Required work:
1. Please write out the part of the wedding discussion between "My wife wanted" and "a wedding tbh.", inclusive.
2. Answer these questions from the wedding discussion:
(a) How many guests attended the wedding held 2 years ago?
(b) How many years of marriage does the couple who did their wedding on the cheap have behind them?
(c) Who paid for the wedding in the final comment?

### Selected excerpt

The relationship is a lot more important than the wedding. Wedding is just one moment, and as much as people want it to be special, it is a mere instant compared to spending decades together.

There is a whole industry and culture trying to sell the concept that it’s the most important day of your life. Bullcrap. Think of this. If the wedding is the best day of your lives as a couple, then it means that nothing else is gonna be as good?.?? What does that leave you looking forward to?

Don’t let others dictate an expensive and fancy wedding. If that’s what you both want fine, but if not then do your own thing.
 
Weddings are becoming more and more just expensive charades now.
Even if you (guy or girl) wanted a big lavish ceremony it seems kind of like a bad investment, divorce figures being what the are.

Elope + dope honeymoon sounds like a way better option.
 
I grew up in the states and am glad I did not have a big wedding ceremony when I got married in Europe. We didn't have much money so just did it down at the local hall. Still together 18 years later so I can tell you that that kind of ceremony isn't important (the romance comes from elsewhere).
 
I had one 2 years ago. Minimized costs, only had 36 guests. Wasn't that bad, had fun, only 1 guest barfed, no fights - that's a win in my book. ;)
 
Male feminists, they want to wear the fancy dress too and take their woman's last name.
 
Wife tries to tease me about the fact that I never bought her an engagement ring . I retaliate by saying maybe she didn't get the ring but pretty much all the couples we know who did the expensive ring and huge lavish weddings are split up , divorced, changing sex , whatever.

We're still together after 21 years of marriage and we did ours on the cheap...I think doing the whole huge wedding thing can kinda blow up in your face....
After 21 years, its probably safe to get her a wedding ring.
 
Weddings are like a perfect storm of every social anxiety I can imagine. I dread the day it comes.

Yeah it's fuckin hell fueled by an industry and hollywood movies telling wimenz since they are 3 that they are unique princesses that are going to marry the handsome prince in front of the realm.

I married in a very simple ceremony. Town hall + church quick and dirty, only the immediate family.

My wife wanted the whole perfect shit at first but I told her she could forget about it and she came to terms with that.

It might have been a deal breaker otherwise because it signals vanity, decadence and exhibitionism to me.
 
I wouldn’t mind getting married tbh but having an actual wedding has never been something I’ve desired. I really don’t wanna have a wedding tbh.
 
My in laws paid for my wedding, so I didn't care what was there, only cared about the music basically.

######
### Material provided

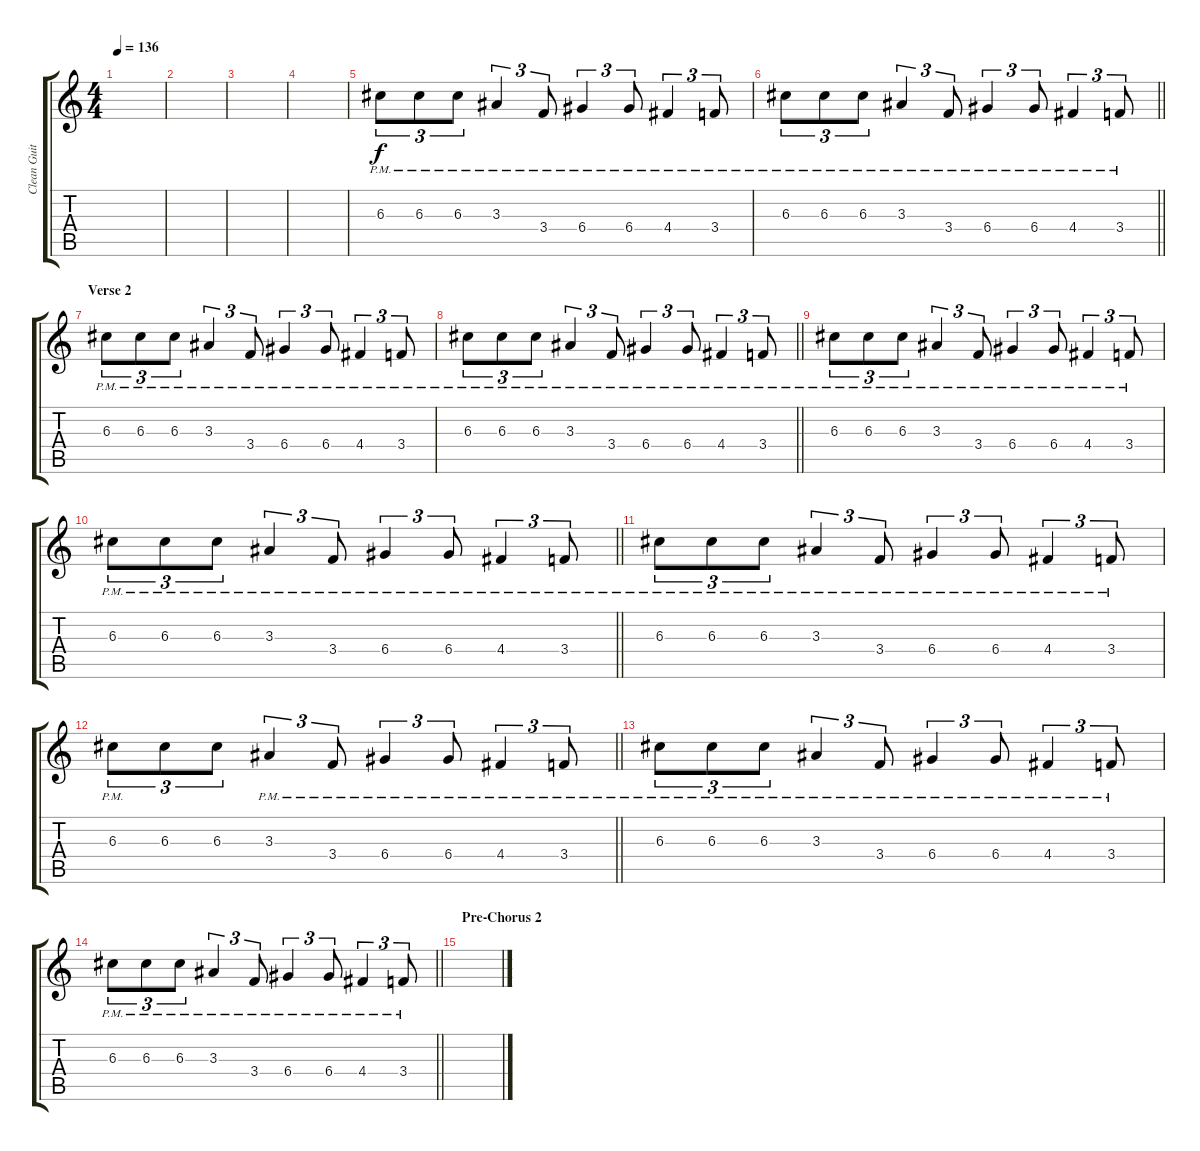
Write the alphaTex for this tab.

######

Answers below:
1.
My wife wanted the whole perfect shit at first but I told her she could forget about it and she came to terms with that.

It might have been a deal breaker otherwise because it signals vanity, decadence and exhibitionism to me.
 
I wouldn’t mind getting married tbh but having an actual wedding has never been something I’ve desired. I really don’t wanna have a wedding tbh.

2.
(a) 36
(b) 21
(c) The in-laws